Each line from the one with "- Performance Review" through the last line of the records must be output exactly, both ends included.

#### Records supplied

-=-=-

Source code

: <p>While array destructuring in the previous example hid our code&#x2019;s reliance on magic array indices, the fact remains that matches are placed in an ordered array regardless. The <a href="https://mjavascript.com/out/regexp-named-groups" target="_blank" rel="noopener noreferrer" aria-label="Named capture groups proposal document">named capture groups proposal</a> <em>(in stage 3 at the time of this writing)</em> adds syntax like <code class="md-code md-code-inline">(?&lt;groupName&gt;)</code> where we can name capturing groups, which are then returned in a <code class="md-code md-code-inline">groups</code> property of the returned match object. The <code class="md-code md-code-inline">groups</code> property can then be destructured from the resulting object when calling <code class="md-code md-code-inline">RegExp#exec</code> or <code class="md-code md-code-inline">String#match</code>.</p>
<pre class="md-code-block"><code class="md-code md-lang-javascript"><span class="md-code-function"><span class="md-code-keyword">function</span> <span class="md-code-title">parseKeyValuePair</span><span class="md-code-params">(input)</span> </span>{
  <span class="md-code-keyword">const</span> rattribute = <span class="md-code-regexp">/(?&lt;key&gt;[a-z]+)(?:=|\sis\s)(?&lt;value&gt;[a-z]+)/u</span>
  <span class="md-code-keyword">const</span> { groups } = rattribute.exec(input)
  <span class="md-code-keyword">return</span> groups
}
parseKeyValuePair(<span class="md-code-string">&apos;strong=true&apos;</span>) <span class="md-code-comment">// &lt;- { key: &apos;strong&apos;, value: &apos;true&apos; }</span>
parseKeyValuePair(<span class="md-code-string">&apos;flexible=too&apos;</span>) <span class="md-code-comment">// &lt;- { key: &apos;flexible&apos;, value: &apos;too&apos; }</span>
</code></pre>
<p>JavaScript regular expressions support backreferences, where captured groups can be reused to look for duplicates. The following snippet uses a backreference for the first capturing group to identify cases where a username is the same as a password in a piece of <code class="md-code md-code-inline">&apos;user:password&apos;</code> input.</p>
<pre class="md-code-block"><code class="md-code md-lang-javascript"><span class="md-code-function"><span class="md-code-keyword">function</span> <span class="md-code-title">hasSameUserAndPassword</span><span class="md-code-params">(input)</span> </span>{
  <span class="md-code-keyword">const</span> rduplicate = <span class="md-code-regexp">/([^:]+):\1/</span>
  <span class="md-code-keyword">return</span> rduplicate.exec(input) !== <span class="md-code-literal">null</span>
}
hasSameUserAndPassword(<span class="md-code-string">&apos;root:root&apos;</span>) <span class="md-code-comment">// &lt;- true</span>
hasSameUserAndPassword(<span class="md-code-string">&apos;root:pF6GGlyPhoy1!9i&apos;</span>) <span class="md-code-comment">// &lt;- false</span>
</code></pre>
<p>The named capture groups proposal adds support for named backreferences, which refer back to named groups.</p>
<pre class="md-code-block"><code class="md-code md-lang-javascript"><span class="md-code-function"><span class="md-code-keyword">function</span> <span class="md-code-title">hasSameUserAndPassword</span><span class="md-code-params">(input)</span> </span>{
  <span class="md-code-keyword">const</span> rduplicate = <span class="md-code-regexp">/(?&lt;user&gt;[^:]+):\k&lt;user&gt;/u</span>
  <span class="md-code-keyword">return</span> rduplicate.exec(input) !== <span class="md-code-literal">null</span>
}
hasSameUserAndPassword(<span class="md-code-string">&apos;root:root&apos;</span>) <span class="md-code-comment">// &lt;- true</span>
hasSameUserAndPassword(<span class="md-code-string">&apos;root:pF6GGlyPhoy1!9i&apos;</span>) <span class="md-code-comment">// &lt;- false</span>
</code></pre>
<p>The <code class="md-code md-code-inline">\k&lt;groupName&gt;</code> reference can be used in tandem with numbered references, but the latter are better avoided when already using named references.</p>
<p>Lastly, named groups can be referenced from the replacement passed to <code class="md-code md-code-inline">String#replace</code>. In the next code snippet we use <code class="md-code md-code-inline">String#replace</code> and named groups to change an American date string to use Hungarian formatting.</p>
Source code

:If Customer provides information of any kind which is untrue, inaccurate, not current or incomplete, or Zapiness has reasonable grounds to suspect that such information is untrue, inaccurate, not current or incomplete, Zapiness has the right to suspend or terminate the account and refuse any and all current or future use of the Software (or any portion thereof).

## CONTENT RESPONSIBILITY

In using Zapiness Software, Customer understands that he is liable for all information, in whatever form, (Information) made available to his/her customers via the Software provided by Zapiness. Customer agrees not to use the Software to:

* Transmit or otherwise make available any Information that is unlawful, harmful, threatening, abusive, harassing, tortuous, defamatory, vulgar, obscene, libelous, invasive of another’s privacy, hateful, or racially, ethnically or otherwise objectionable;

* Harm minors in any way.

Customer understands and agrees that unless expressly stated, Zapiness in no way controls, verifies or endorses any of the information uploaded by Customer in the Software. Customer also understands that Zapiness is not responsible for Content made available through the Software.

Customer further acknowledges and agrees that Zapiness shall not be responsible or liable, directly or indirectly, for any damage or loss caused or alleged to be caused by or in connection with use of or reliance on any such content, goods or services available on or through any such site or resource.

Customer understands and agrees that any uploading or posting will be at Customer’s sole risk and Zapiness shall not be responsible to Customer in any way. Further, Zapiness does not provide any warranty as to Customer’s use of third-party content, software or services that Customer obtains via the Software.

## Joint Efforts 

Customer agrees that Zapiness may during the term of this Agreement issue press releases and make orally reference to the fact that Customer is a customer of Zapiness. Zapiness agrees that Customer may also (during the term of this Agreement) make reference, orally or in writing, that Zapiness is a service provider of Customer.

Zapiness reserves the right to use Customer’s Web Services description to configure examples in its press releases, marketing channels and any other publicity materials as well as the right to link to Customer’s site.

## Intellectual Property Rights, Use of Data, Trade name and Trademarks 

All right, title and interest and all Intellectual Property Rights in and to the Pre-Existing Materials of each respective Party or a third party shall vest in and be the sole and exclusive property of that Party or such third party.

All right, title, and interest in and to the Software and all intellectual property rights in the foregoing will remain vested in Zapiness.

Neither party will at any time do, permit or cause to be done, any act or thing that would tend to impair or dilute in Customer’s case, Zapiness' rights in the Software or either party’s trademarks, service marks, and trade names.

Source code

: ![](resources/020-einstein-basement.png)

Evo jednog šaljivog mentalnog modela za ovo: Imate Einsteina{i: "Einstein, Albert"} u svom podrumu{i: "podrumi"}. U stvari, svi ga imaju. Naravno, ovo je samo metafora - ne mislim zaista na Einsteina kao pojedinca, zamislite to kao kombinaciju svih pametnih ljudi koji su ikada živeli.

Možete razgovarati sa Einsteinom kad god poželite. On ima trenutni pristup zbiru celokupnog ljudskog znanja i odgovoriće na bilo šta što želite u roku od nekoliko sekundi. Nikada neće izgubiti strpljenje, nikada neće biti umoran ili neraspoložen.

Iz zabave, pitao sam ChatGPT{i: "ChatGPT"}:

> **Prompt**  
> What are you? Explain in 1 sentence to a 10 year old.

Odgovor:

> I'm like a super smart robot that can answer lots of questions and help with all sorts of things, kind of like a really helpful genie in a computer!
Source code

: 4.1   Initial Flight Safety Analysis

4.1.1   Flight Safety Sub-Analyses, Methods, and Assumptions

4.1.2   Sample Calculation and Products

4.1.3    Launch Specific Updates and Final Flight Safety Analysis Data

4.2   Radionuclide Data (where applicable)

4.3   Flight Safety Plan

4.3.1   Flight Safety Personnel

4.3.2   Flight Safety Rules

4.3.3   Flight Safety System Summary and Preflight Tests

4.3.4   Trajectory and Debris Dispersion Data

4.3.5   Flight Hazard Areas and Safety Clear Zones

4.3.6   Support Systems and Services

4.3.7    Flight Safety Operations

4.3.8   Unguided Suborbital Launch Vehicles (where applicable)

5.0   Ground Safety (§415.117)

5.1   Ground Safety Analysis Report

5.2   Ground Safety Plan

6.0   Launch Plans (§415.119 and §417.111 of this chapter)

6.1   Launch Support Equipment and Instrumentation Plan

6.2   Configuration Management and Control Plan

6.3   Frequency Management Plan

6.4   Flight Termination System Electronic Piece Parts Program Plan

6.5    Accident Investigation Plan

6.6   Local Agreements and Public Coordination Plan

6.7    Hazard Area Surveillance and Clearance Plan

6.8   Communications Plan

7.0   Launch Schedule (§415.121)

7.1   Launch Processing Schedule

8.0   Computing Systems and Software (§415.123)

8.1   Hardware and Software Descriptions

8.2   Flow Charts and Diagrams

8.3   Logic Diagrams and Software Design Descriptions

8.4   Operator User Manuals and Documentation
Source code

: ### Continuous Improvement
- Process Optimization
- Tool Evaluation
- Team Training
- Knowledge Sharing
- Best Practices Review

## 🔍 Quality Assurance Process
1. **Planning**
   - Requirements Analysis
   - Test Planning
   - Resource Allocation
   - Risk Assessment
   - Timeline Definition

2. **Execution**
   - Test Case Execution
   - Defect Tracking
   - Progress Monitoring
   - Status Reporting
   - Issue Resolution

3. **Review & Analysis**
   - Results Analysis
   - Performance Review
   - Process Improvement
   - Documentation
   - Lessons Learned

-=-=-

#### Completed task
   - Performance Review
   - Process Improvement
   - Documentation
   - Lessons Learned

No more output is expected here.